Those of us in private practice with even a little experience always advise against taking weak cases to the Court of Appeals. It's good advice for Social Security as well.
Marilyn Boley's claim for Social Security disability benefits was denied at the reconsideration level. She was represented at the time by an attorney. Ms. Boley received the reconsideration determination. Under Social Security's regulations the determination should have been sent to her attorney but it wasn't. Ms. Boley had 60 days to request a hearing before an Administrative Law Judge (ALJ). Ms. Boley, who was preparing for a double mastectomy at the time, thought her attorney would take care of the appeal but he didn't since he didn't know she had been denied. The request for hearing was not filed until nine months after the reconsideration denial. Social Security's regulations allow for accepting an appeal that has been filed late if there is good cause. The Administrative Law Judge to whom the appeal was assigned did not think there was good cause and dismissed the appeal. The Appeals Council affirmed the dismissal of the appeal.
Ms. Boley filed a civil action in United States District Court to obtain review of the dismissal of her appeal. The statute governing review of Social Security cases in federal court says that review may be had only of a "final decision of the Commissioner of Social Security made after a hearing." Social Security has always argued that the civil actions like Ms. Boley's must be dismissed because there was no hearing on the dismissal. Almost always Social Security has won these cases. In Ms. Boley's case the District Court agreed with Social Security and dismissed her civil action.
Ms. Boley appealed to the Seventh Circuit Court of Appeals and finally won. In an opinion authored by Judge Easterbrook (who was nominated by President Reagan), the Court held that the term "hearing" merely meant whatever process Social Security used to render a decision, whether or not it involved an oral hearing. The Court held that there was good cause for the late appeal and that Ms. Boley should get her ALJ hearing. In doing so, the Court overturned its own precedent in Watters v. Harris, 656 F.2d 234 (7th Cir. 1980).

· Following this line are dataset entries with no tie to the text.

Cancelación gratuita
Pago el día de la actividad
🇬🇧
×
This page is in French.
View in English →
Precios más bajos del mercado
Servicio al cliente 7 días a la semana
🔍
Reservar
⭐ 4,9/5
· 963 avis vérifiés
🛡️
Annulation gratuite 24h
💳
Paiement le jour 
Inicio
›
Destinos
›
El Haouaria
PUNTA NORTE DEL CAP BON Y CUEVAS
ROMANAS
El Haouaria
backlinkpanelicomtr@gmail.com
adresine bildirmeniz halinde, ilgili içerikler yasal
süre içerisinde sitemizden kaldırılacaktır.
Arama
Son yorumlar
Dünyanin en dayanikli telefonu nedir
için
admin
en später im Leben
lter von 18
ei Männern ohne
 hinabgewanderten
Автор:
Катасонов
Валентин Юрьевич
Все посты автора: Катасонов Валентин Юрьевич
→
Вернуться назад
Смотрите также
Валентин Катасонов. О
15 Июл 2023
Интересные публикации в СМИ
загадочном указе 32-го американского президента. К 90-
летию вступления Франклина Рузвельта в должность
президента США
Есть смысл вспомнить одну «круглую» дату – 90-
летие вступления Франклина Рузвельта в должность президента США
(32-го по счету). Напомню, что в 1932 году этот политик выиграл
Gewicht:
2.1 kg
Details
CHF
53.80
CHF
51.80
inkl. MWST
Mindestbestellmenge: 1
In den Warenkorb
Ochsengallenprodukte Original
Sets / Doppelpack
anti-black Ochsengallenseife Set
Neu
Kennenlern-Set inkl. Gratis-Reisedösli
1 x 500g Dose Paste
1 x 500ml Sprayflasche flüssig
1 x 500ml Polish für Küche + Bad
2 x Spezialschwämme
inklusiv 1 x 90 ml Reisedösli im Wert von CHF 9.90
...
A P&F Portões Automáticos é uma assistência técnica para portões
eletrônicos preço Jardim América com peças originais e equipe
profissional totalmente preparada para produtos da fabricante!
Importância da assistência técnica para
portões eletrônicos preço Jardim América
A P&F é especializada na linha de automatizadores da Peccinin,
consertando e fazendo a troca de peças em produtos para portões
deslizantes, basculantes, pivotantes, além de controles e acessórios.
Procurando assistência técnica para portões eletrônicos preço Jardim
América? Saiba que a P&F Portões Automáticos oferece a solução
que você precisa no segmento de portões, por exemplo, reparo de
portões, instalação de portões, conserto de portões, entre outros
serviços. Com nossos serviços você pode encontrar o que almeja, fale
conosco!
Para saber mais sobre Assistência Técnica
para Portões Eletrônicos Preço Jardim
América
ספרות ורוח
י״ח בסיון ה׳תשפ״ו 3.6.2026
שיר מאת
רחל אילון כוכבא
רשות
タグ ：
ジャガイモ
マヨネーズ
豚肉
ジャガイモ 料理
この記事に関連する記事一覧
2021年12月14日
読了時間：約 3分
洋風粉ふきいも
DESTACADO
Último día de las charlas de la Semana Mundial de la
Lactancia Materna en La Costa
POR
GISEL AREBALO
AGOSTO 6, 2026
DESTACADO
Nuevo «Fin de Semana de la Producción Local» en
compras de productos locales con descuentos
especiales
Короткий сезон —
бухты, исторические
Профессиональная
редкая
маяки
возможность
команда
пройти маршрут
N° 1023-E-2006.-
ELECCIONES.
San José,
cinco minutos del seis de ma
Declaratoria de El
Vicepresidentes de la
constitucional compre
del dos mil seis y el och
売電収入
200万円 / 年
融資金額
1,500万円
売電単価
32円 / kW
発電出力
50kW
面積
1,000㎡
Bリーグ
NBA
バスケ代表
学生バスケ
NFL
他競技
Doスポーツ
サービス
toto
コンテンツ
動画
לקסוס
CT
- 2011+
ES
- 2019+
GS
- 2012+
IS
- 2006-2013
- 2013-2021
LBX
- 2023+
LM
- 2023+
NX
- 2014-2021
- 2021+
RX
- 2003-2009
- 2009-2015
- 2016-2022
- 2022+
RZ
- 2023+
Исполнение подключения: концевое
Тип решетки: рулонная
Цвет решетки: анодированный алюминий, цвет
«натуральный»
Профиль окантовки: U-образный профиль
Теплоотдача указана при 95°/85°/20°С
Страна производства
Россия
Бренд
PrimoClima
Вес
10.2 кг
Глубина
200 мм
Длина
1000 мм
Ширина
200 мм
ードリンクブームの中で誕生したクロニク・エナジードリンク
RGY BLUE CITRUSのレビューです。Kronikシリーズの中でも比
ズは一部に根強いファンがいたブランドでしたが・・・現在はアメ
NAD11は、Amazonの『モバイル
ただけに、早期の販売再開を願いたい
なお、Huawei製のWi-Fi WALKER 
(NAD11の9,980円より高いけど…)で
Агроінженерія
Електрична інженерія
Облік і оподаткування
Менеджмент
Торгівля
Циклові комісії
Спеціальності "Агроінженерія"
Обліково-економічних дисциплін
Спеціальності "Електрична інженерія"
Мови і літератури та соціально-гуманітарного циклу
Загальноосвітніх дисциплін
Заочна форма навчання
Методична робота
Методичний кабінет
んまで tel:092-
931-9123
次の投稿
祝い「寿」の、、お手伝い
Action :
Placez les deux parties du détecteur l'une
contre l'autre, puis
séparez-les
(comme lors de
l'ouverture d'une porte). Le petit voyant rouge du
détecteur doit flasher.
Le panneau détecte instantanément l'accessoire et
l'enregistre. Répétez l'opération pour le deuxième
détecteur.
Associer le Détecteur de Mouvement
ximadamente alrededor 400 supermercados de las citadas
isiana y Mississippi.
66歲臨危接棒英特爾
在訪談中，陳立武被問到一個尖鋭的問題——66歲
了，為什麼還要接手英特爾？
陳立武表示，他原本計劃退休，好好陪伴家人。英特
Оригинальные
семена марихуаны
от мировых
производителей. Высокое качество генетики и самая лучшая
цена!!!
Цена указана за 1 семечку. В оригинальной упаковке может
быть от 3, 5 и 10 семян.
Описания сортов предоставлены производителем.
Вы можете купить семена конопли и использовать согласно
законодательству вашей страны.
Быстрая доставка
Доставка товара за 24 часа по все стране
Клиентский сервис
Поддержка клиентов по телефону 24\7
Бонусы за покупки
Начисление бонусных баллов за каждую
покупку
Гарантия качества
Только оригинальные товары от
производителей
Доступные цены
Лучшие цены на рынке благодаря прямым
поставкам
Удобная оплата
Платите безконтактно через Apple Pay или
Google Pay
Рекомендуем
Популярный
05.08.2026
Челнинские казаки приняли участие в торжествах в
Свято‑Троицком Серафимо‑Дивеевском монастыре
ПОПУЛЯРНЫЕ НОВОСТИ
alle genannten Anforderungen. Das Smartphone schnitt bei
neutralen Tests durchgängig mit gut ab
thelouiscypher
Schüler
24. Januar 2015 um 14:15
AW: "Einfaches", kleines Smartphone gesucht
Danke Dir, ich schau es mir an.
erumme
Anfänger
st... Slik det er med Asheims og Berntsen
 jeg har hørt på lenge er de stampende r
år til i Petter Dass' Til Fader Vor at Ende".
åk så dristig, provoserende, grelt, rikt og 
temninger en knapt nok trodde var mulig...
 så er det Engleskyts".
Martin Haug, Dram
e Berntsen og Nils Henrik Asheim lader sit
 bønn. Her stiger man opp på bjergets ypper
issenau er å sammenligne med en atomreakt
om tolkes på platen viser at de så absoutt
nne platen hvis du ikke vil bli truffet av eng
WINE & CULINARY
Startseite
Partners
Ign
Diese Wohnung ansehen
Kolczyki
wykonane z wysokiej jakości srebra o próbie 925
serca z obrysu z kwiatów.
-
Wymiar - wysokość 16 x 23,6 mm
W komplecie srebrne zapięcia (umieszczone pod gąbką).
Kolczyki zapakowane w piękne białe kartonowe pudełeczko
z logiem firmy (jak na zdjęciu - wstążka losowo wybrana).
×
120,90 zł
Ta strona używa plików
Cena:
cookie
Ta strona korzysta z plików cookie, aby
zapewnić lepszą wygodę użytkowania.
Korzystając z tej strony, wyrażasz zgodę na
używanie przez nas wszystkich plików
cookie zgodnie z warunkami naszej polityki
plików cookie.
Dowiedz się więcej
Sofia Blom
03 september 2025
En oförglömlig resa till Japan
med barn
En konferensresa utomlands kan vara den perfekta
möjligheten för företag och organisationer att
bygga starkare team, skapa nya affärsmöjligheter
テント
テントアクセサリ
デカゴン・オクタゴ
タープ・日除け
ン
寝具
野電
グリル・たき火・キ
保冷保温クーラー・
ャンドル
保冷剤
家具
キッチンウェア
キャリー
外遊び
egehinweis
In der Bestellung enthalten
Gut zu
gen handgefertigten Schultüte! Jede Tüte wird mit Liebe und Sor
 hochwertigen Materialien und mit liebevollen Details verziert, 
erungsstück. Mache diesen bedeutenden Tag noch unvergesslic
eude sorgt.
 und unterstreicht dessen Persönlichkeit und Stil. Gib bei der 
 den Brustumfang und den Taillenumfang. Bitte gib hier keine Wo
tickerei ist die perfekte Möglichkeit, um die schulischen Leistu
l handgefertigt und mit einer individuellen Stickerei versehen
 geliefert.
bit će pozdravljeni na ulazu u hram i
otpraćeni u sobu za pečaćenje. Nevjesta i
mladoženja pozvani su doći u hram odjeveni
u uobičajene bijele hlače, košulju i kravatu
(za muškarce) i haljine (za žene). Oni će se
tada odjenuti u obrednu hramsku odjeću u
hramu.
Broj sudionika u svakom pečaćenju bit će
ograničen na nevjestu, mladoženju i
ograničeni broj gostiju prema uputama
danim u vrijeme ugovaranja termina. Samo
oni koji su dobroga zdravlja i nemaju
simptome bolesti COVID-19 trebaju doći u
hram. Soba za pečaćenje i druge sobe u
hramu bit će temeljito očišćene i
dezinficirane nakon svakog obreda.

In my opinion, Social Security had this one coming. You can say that Judge Easterbrook reached to construct the statute in the way that he did -- I think that the argument made by Ms. Boley's attorney that the dismissal was a denial of due process would have been the better route for the Court to follow to achieve the same result -- but the ALJ never should have dismissed the request for hearing and the Appeals Council never should have affirmed what the ALJ did. You can say that the attorney and client should have stayed in touch better and that the attorney shouldn't have allowed nine months to pass without checking on the case and you'd be right but that doesn't change the fact that Social Security's screw up was the primary reason for the late appeal. Late appeals because of Social Security's screw ups aren't rare. The reason you seldom see them in the federal courts is that almost always good cause is found for the late appeal. What the ALJ and the Appeals Council did in this case was just wrong. Defending this in the Court of Appeals or even in District Court was asking for trouble.
I'm sure that there are many at Social Security's Office of General Counsel (OGC) who would disagree with me and say there is plenty of precedent supporting its position in this case. OK, if you feel that way, OGC, take this case to the Solicitor General. I dare you. The Solicitor General makes the decision for the federal government on whether to ask the Supreme Court to hear a case. The Supreme Court turns down the vast majority of requests to hear cases but this isn't just any case. This is exactly the kind of case that the Supreme Court usually does agree to hear because there is now a conflict between the 7th Circuit and other Courts of Appeal on the construction of a federal statute. I think it's close to automatic for the Supreme Court to hear a case like this when it's the Solicitor General making the request. OGC, do you think this is the sort of fact situation that the Solicitor General wants to take to the Supreme Court? For that matter, OGC, is this the sort of fact situation that you want taken to the Supreme Court? The ball is in your court, OGC. What are you going to do? I know, you'll ask for rehearing en banc but after that's denied, what will you do other than curse the Appeals Council for not remanding the case for a hearing on the merits when it had a chance?